Тяглый мужик действовал совершенно разумно, действовал будучи в здравом уме, как дай Бог всякому. И я буду действовать так же - независимо от Византий и от татар, от Гегеля и от Маркса - буду действовать по собственной воле. И если между мною, тяглым мужиком Иваном Лукьяновичем и Императором Всероссийским вздумает снова протиснуться какое-то «средостение», в виде ли партийного лидера, или трестовского директора, или титулованного боярства, или чинов ной бюрократии, и сказать мне: - Вот это, вы, Иван Лукьянович,
здорово сделали, но так как вы собираетесь уехать на Урал и писать ваши книги, то позвольте нам
установить над царем наш контроль, - то в таком случае я сделаю все от меня зависящее, чтобы претендентам в контролеры свернуть шею на месте.Я же, устроившись где нибудь на Урале, буду, конечно, принимать и кое-какое участие в местном самоуправлении, строить дороги, организовывать кооперативы или физкультуру. И, - предполагая царя не безумным человеком, - никак не могу себе представить: с какой бы стати царь стал мне мешать?
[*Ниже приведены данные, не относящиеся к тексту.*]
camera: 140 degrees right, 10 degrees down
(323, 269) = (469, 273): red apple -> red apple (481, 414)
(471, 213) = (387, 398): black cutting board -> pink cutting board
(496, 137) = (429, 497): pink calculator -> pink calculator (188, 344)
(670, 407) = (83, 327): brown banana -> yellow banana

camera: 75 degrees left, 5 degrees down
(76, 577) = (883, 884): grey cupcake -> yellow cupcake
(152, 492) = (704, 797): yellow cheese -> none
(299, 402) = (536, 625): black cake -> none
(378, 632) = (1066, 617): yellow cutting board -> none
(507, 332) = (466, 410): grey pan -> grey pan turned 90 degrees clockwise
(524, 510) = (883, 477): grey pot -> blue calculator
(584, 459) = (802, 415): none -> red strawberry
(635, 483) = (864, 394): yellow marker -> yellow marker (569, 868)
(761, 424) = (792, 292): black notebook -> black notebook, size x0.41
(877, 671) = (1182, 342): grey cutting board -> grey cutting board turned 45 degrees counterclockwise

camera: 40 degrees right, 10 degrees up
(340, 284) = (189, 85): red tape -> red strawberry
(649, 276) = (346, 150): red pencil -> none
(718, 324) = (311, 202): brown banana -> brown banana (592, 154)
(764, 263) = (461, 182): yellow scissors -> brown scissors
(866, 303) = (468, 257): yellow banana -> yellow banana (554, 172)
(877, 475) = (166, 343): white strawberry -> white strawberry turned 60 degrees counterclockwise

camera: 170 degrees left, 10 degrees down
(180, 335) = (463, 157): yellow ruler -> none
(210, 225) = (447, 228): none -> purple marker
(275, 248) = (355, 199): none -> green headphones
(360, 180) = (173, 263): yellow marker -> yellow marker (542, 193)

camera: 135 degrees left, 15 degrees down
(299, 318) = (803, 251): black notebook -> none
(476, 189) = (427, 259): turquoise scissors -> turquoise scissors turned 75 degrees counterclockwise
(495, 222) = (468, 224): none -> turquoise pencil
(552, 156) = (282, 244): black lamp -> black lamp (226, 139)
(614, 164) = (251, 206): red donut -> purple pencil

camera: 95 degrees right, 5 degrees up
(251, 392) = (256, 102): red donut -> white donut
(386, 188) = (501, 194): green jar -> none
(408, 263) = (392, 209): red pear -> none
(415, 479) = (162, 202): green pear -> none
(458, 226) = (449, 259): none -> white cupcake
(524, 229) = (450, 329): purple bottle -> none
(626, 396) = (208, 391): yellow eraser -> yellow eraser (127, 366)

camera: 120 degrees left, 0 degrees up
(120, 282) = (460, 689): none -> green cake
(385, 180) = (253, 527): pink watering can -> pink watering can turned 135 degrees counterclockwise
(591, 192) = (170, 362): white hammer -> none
Разве Николай Второй мешал или помешал организовать крупнейшую в мире крестьянскую кооперацию? Или строить дороги? Или заводить физкультуру? Разве царь мешал работать Толстому и Достоевскому, Менделееву и Павлову, Сикорскому или Врубелю? Он мешал не тем, кто хотел работать, а тем, кто собирался закидывать свои неводы в кровавую воду революции. Не смог помешать? - Наша
вина. Если он пытался не дать использовать эту кооперацию для революционных целей-то в этом направлении я должен был помогать ему всячески, и буду помогать будущим царям. И ежели обнаружу какого-нибудь революционера, безо всякого зазрения совести пойду с доносом в полицейский участок, ибо я имею право защищать свою жизнь и свободу, защищать жизнь и свободу моего сына и внука, и всей моей страны. В 1914 году я, может быть, еще и постеснялся бы, но теперь я не постесняюсь. Ибо это значило бы совершить предательство по отношению к будущим детям моего народа, которых товарищи социалисты снова пошлют на верную смерть на какой-нибудь будущий Водораздел (см. «Россию в концлагере»). А если я буду считать, и самым искренним образом считать, что русский царь делает ошибки, так уж я промолчу, ибо если начнут делать ошибки Керенские и Сталины - будет намного хуже.Я считаю, что вот эта психология и есть обычная нормальная средняя русская психология - до цыганской мне никакого дела нет. Мы можем сказать, что в настоящее время эта психология смутна и затуманена, и не только катастрофами революции, но и, отчасти, всем петербургским периодом нашей истории. Но даже и в эти периоды, там, где именно эта психология успевала кое-как оформиться, она проявляла изумительную жизненную силу. Восстановление же России после Смутного Времени дает истинно поразительный пример, в особенности, если принять во внимание «темпы» того времени.
ДУХ, КОТОРЫЙ ТВОРИТ
Смута и интервенция оставили страну совершенно разоренной. Писцовые книги тех времен пестрят записями пустошей, «что были раньше деревни». Москва лежала в развалинах. Недвижимости страны были сожжены, а движимые ценности - частные, общественные, церковные и государственные были разграблены. Шайки поляков еще бродили по стране, и их грабительские экспедиции прорывались даже на Урал, в поисках за строгановскими сокровищами, которые тоже были разграблены. Еще в 1613 году - в год избрания Михаила, в конце января польские банды, под предводительством какого-то пана Яцкого, побывали в Сольвычегодске и ограбили его Благовещенский собор. Список строгановских драгоценностей, положенных в этом соборе занимает в перечне П. Савваитова 90 (девяносто!) страниц.